We hade a situation like this on our Dutch forum for which I contacted a former student of Anne Mcbride, who is specialised in bunny behaviour.

The situation started different... bunnyowner had read somewhere that putting banana on the nose helped bonding. So the female who adored banana learned to lick his nose and even after there was nomore banana kept doing this.

I was explained that this was called selfrewarding behaviour and this would not fade away because the behaviour in itself had become a reward for the bunny.

She suggested 2 weeks of intensive training. The goal is to try and change the behaviour by rewarding when she stops grooming and distraction so the behaviour of grooming can fade away.

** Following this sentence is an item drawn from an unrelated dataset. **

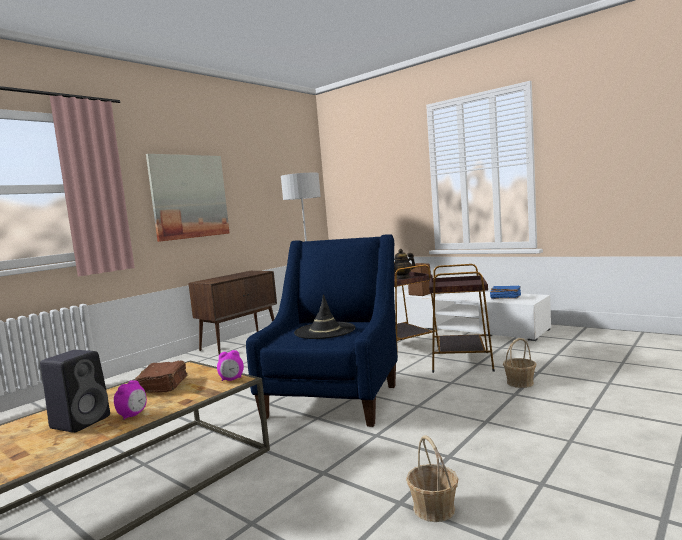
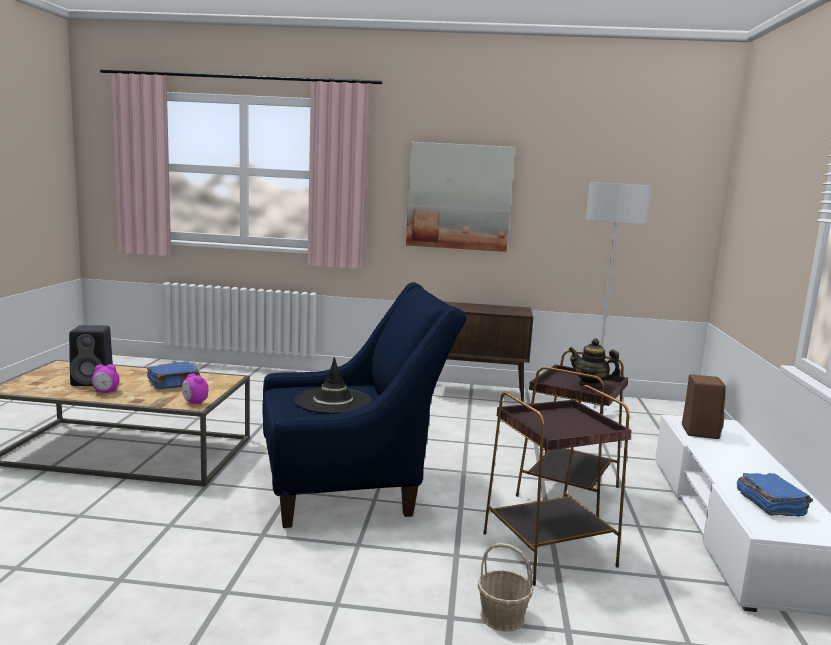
camera: 55 degrees right, 5 degrees up
brown book [135,361,187,393] -> blue book [147,361,200,389]
basket [406,435,458,522] -> none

You should do this at least 2 weeks, maybe more:
Sit with rabbits.
EVERYTIME the female starts likking ,you call her over to the other side of the room or cage and reward her with fe a tiny piece of fruit.
It is important to do this EVERYTIME.

Like that you might change the patern and she might "forget" that grooming is so rewarding for her.

I was also told what you already sais, possibly the rabbits need more distracting. She suggested me to start clickertraining to learn them different things just to occupie them.

Hope this is helpfull.

If not, I can ask her wether I can give you her email.